The number of people dying within a month of being admitted to hospital continues to fall, new figures show.
There was a 16.3% drop in hospital mortality between October-December 2007 and July-September 2014, according to official statistics.
Health Secretary Shona Robison welcomed the figures as she confirmed funding of £2.5 million to improve patient safety.
The money will help extend Healthcare Improvement Scotland’s Scottish Patient Safety Programme (SPSP), which aims to reduce hospital mortality by 20% by December 2015.
The latest figures show six hospitals, including Ninewells Hospital in Dundee and Glasgow’s Southern General Hospital, have already met the target.
Ms Robison said: “The 16.3% drop in mortality rates shows the high standards in Scotland’s NHS and is one of the reasons Scotland is emerging as a world leader in delivering effective and safe care for patients.

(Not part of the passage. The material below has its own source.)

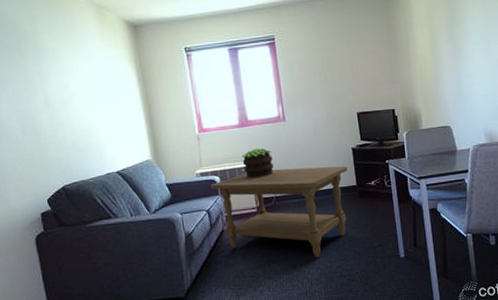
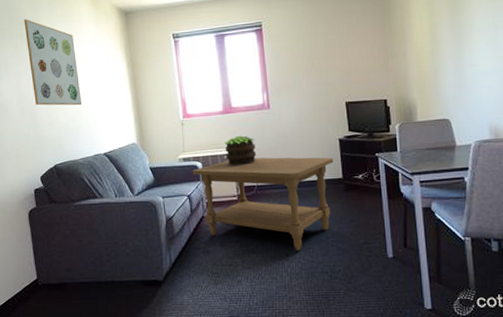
wall art: none [21,32,90,124] -> present [24,19,81,106]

“Only Scotland across the UK is publishing and driving improvement in our NHS through the use of mortality data in this way.
“We have shown we will investigate and act when this points to potential issues, such as in NHS Lanarkshire two years ago.”
She added: “We are determined to build on the good work already being carried out, which is why we are committing £2.5 million to Health Improvement Scotland to enhance quality improvement across the NHS.
“Scotland was the first country in the world to implement a national patient safety programme across the whole healthcare system and this funding will allow it to be extended further.”
Angiolina Foster, chief executive of Healthcare Improvement Scotland, said: “We very much welcome today’s announcement and will ensure that every penny is spent on driving improvements in health and care for the people of Scotland.
“There is a great deal of quality improvement work already taking place – for example our Scottish Patient Safety Programme is one of the most ambitious patient safety programmes in the world – and this welcome boost will allow the pace and scale of improvement work to be substantially increased.”